7.    “Individual health benefit plan” means a health benefit plan offered to individuals, other than in connection with a group health benefit plan. The term does not include an individual short-term limited-duration plan or association short-term limited-duration plan as defined by section 26.1-36.8-01.

8.    “Insured” means an individual who is insured by a health benefit plan.
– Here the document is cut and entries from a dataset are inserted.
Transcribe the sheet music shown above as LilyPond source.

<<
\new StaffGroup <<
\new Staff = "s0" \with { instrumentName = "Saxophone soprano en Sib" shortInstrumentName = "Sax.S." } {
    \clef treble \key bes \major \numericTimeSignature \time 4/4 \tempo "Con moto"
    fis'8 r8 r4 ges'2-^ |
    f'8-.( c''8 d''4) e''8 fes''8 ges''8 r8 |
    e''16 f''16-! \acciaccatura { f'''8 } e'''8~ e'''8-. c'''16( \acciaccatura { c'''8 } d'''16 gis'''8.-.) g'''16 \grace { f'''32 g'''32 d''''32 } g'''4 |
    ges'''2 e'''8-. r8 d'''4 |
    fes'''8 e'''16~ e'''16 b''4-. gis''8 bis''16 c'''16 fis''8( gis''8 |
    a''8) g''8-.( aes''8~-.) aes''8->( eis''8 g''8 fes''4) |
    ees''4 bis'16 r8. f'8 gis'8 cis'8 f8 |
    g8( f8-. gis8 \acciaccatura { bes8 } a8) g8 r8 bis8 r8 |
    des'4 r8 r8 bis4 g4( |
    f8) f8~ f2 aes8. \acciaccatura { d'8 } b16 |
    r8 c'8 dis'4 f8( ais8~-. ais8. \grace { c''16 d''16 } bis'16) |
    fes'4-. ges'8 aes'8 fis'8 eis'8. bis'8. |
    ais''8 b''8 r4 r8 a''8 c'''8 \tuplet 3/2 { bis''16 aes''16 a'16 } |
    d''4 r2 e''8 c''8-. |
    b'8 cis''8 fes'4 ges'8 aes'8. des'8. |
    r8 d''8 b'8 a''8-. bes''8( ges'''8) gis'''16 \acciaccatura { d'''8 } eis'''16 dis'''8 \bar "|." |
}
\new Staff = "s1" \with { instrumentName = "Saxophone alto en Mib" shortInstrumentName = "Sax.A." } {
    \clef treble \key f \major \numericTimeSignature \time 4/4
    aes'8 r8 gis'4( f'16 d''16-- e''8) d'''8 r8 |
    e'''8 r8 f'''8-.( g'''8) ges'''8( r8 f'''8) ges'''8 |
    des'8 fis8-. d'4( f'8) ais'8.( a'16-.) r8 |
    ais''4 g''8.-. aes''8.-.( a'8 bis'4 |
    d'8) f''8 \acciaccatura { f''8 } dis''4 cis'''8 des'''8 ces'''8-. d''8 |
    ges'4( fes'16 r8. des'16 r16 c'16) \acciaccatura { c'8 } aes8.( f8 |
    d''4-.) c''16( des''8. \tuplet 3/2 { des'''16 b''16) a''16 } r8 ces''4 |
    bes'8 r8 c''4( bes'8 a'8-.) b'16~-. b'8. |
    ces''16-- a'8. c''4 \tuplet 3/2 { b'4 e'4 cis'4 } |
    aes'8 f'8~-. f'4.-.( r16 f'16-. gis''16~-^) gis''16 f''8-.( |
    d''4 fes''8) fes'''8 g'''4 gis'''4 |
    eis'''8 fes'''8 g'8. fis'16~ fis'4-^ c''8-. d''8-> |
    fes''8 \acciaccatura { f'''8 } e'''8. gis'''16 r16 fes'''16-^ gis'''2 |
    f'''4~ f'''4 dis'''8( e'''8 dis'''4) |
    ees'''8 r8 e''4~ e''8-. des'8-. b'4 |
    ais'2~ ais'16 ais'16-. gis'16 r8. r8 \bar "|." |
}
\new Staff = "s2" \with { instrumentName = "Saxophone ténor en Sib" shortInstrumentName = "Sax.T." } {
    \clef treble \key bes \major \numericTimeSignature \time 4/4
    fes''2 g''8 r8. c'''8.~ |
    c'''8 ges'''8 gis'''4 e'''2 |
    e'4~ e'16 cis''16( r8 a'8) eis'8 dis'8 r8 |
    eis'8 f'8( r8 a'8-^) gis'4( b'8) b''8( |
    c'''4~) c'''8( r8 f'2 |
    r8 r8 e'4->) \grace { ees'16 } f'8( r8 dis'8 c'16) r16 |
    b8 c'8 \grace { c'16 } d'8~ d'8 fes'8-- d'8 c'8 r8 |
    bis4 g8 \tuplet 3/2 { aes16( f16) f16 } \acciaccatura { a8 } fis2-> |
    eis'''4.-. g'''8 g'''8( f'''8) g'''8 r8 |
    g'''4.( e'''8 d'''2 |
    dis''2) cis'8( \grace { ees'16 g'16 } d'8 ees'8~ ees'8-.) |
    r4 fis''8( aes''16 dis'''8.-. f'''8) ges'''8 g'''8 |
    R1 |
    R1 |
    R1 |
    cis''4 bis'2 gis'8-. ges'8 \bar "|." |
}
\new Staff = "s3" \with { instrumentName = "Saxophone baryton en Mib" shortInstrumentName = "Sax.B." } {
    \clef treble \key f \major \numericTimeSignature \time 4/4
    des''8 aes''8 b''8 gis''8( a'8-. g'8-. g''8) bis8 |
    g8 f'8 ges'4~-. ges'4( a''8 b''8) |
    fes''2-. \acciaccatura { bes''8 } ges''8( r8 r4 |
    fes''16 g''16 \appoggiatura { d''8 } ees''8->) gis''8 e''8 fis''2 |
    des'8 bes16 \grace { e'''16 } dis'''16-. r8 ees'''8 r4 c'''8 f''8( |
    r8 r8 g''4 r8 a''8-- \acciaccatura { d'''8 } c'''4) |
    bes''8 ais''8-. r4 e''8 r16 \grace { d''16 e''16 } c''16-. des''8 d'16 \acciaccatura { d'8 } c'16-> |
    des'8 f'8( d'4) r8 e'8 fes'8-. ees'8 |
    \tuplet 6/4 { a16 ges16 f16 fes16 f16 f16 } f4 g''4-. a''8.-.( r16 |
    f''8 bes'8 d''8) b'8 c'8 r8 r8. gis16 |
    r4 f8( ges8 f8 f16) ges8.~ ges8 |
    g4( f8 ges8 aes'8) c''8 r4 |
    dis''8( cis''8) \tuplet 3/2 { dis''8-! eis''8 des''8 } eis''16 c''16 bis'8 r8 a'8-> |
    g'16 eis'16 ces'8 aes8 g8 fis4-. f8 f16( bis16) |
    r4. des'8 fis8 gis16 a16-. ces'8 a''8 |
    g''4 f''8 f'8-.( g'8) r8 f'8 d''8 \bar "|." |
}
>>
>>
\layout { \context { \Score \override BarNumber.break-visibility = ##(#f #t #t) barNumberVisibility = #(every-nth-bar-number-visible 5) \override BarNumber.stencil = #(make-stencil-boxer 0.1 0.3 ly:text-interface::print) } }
9.    “Insurer” means an entity authorized to write health benefit plans or that provides health benefit plans in the state. The term includes an insurance company as defined in section 26.1-02-01, a nonprofit health service organization, a fraternal benefit society, and a health maintenance organization.

10.    “Member insurer” means an insurer that offers individual health benefit plans and is actively marketing individual health benefit plans in this state.